TASK DETAILS: Find the line containing "vfov_deg: 48.2" in the entries below. Restate it and each line after it, word for word, up to and including the line containing "exposure_s: 1/50".

======== AVAILABLE DATA ========

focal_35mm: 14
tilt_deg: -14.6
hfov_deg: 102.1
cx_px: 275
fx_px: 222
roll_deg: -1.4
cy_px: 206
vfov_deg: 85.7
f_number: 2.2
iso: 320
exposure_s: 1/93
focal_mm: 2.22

========
======== AVAILABLE DATA ========

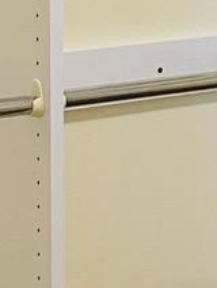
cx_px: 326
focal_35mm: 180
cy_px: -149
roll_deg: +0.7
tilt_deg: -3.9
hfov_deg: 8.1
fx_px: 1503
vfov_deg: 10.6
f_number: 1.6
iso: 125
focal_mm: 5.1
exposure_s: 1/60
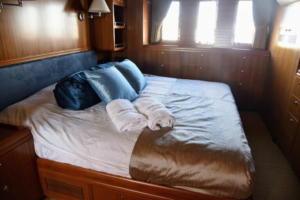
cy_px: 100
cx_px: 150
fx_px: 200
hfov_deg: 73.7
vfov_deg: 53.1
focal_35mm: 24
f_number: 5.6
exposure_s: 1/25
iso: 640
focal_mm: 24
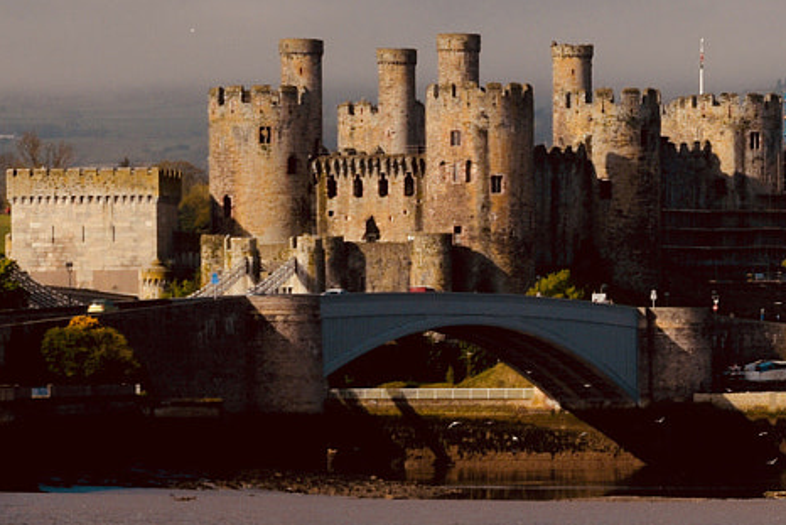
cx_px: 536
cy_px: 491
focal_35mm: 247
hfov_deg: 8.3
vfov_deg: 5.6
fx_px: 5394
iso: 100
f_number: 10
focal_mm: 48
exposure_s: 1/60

========
======== AVAILABLE DATA ========

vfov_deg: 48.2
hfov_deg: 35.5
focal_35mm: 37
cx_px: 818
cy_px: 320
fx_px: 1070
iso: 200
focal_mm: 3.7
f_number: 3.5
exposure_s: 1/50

========

SOLUTION TO THIS PROBLEM:
vfov_deg: 48.2
hfov_deg: 35.5
focal_35mm: 37
cx_px: 818
cy_px: 320
fx_px: 1070
iso: 200
focal_mm: 3.7
f_number: 3.5
exposure_s: 1/50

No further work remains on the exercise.